There were also a few lessons that we learned and proved to be important:
- Google’s address level geocodes (indicated in their system as having accuracy code “8″) can be either point-level or street-interpolated. Their street level geocodes are only on the best-matching street, and don’t appear to take the street number into account when placing the coordinates on the given block. This also means that the street number is not returned as part of the normalized address at this accuracy.
- Their geocoder can return multiple results, and it’s not always the case that the first result returned is the one you want. Having a good filtering algorithm for choosing the best result is incredibly important.
- java.util.concurrent has some incredibly powerful and easy-to-use utility classes for multi-threading applications that can be broken up into independent units of work.
- Just because snow shuts down your city doesn’t mean you don’t have to work. Yes, that’s right, we cranked this out over the holidays!
Overall, we’ve been happy with the results of integrating Google’s geocoder (clearly, otherwise we wouldn’t be talking so much about it). Many of our initial concerns ended up being non-issues, partly because Google was so helpful when we brought them up. That being said, there’s still a short list of things we’d like to see added (who knows, maybe they’ll read this!):
- The ability to distinguish between point-level and street-interpolated geocodes. This is one of our largest remaining issues, since we take our data quality so seriously and we like to be able to measure it.

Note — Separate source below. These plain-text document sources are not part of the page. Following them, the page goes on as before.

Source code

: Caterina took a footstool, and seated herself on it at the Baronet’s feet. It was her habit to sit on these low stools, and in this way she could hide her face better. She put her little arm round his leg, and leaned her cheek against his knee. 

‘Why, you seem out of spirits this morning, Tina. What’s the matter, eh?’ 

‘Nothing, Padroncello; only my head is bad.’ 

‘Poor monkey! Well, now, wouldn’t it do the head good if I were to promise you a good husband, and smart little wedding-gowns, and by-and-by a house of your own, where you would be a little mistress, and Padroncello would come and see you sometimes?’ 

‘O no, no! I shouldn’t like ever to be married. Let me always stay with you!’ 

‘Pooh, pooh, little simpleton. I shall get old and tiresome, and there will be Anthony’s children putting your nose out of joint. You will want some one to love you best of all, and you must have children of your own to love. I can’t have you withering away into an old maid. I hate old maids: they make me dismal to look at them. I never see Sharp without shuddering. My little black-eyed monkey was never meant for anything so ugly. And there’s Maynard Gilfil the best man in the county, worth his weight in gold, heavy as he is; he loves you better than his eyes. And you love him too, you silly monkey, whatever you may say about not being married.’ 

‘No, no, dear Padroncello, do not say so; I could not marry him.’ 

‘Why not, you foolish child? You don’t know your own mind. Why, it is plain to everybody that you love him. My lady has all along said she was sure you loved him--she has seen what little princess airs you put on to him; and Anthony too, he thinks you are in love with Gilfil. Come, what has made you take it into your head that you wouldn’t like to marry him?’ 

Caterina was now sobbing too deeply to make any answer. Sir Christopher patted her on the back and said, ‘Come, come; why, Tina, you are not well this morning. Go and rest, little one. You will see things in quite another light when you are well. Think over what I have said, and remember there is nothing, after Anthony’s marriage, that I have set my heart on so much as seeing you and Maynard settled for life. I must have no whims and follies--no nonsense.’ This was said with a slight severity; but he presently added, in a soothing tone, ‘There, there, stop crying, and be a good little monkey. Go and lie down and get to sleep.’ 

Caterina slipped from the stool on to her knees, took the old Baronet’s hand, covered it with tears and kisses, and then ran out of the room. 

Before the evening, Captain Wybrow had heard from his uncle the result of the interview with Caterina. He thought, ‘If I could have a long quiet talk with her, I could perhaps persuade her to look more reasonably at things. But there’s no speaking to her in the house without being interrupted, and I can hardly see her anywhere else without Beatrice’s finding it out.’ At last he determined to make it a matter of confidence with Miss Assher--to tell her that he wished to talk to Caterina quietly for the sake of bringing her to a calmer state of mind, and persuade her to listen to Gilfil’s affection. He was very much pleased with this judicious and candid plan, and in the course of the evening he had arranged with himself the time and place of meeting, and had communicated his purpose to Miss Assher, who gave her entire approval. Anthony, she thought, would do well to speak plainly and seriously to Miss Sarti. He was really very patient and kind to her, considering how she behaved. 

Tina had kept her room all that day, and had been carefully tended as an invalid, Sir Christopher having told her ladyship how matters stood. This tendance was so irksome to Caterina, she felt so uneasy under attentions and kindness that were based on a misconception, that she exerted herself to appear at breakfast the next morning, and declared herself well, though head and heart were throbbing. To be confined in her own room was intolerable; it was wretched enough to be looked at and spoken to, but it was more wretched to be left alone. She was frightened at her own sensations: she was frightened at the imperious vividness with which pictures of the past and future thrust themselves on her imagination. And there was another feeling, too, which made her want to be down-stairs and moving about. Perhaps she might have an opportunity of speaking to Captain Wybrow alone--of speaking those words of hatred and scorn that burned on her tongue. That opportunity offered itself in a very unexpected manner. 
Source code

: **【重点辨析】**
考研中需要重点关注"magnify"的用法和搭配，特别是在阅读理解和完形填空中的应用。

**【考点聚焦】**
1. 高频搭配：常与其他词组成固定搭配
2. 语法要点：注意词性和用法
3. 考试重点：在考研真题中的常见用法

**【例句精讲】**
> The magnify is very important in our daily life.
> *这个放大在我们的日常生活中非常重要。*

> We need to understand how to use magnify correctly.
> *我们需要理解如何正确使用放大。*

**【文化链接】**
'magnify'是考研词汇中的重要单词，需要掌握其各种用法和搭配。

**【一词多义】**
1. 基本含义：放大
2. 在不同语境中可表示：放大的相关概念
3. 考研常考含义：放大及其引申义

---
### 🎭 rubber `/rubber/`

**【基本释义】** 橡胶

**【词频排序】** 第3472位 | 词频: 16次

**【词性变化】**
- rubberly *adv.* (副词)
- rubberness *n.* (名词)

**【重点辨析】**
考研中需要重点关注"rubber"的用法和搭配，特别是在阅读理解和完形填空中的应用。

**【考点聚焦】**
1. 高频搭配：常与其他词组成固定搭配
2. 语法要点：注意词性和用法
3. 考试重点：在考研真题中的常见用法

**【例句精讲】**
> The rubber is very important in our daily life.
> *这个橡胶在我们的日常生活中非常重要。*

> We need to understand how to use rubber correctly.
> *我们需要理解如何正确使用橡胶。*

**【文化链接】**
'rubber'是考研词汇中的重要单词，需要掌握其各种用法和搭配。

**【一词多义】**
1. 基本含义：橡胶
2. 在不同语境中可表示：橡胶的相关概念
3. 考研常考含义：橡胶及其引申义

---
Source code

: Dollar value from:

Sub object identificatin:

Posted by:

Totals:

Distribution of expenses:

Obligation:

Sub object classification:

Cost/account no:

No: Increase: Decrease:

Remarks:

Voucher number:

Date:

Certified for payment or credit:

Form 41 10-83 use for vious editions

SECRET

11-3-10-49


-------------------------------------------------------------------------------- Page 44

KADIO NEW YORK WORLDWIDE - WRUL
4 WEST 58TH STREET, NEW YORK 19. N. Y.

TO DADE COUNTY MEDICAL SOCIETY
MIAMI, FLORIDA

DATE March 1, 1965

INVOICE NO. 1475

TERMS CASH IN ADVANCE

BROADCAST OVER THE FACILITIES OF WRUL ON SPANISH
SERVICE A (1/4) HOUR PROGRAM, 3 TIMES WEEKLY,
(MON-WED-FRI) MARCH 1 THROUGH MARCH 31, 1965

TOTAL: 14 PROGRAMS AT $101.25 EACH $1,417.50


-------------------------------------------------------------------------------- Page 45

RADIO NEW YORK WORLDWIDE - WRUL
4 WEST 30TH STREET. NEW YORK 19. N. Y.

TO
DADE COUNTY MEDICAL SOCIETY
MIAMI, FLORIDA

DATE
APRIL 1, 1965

- More point-level data. All of the listings that are mapped directly onto a street rather than over a specific house are placed there because Google didn’t know exactly which house to put them over, only approximately how far down the street they are. We would love to see these directly over houses in the future.
- Componentized address parsing. Instead of just telling us the result is “710 2nd Avenue” we’d like to know that “710″ is the street number, “2nd” is the street name, and “Avenue” is the street type, without having to do any post-processing on our end.
- Less latency. Since it’s a web-based service, the network latency can add considerably to the time it takes us to get results back. A batch geocoder would be one possible solution.
- More throughput. Currently there are caps of 10 requests per second per IP address (so Google can protect against denial-of-service attacks). It would be nice if they could raise or eliminate these caps for customers.
- A pony. A big, shiny one.
There are still a few areas left where we know our geocoding could still be improved. One of the biggest remaining problems is with vacant land, which might not have a complete address yet, and neither of our geocoders supports partial addresses (such as “123XX Main St”). To take care of these cases, we’ll be looking to integrate a geocoder that can geocode by APN (essentially, a locally unique id that every property has).
Have you found any other bugs in Google’s geocoder that we might not have caught? Or know of any other cities with quirks that make geocoding difficult? Perhaps you know of a good APN geocoder? Let us know!